Digital Twin Assisted Deep Reinforcement Learning for Online Admission Control in Sliced Network
Zhenyu Tao, Wei Xu, Xiaohu You
TL;DR
The proposed DRL solution facilitates the stability of the online DRL and accelerates the convergence, yielding a resource utilization improvement of up to 26.39% compared to the state-of-the-art DRL model, while maintaining consistent performance with the online DRL method in terms of long-term revenues.
Abstract
The proliferation of diverse wireless services in 5G and beyond has led to the emergence of network slicing technologies. Among these, admission control plays a crucial role in achieving service-oriented optimization goals through the selective acceptance of service requests. Although deep reinforcement learning (DRL) forms the foundation in many admission control approaches thanks to its effectiveness and flexibility, initial instability with excessive convergence delay of DRL models hinders their deployment in real-world networks. We propose a digital twin (DT) accelerated DRL solution to address this issue. Specifically, we first formulate the admission decision-making process as a semi-Markov decision process, which is subsequently simplified into an equivalent discrete-time Markov decision process to facilitate the implementation of DRL methods.

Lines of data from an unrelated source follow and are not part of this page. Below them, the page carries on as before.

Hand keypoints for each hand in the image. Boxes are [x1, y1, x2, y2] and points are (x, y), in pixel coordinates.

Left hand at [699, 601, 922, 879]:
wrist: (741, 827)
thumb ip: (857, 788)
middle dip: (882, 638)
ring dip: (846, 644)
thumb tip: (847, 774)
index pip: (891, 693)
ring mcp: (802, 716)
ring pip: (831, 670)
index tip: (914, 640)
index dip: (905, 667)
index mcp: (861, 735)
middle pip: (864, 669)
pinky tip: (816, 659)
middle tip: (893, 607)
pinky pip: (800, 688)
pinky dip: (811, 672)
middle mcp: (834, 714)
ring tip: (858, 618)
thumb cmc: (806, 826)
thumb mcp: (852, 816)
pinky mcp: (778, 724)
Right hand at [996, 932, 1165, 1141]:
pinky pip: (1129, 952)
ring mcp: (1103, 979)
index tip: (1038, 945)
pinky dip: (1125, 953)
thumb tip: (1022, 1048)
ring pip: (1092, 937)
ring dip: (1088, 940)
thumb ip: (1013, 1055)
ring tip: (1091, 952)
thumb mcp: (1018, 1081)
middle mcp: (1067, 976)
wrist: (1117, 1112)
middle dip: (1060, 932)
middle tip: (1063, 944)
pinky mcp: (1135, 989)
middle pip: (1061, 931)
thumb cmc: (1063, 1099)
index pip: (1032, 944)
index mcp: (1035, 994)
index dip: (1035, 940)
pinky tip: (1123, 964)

A neural network-based DT is established with a customized output layer for queuing systems, trained through supervised learning, and then employed to assist the training phase of the DRL model. Extensive simulations show that the DT-accelerated DRL improves resource utilization by over 40% compared to the directly trained state-of-the-art dueling deep Q-learning model. This improvement is achieved while preserving the model's capability to optimize the long-term rewards of the admission process.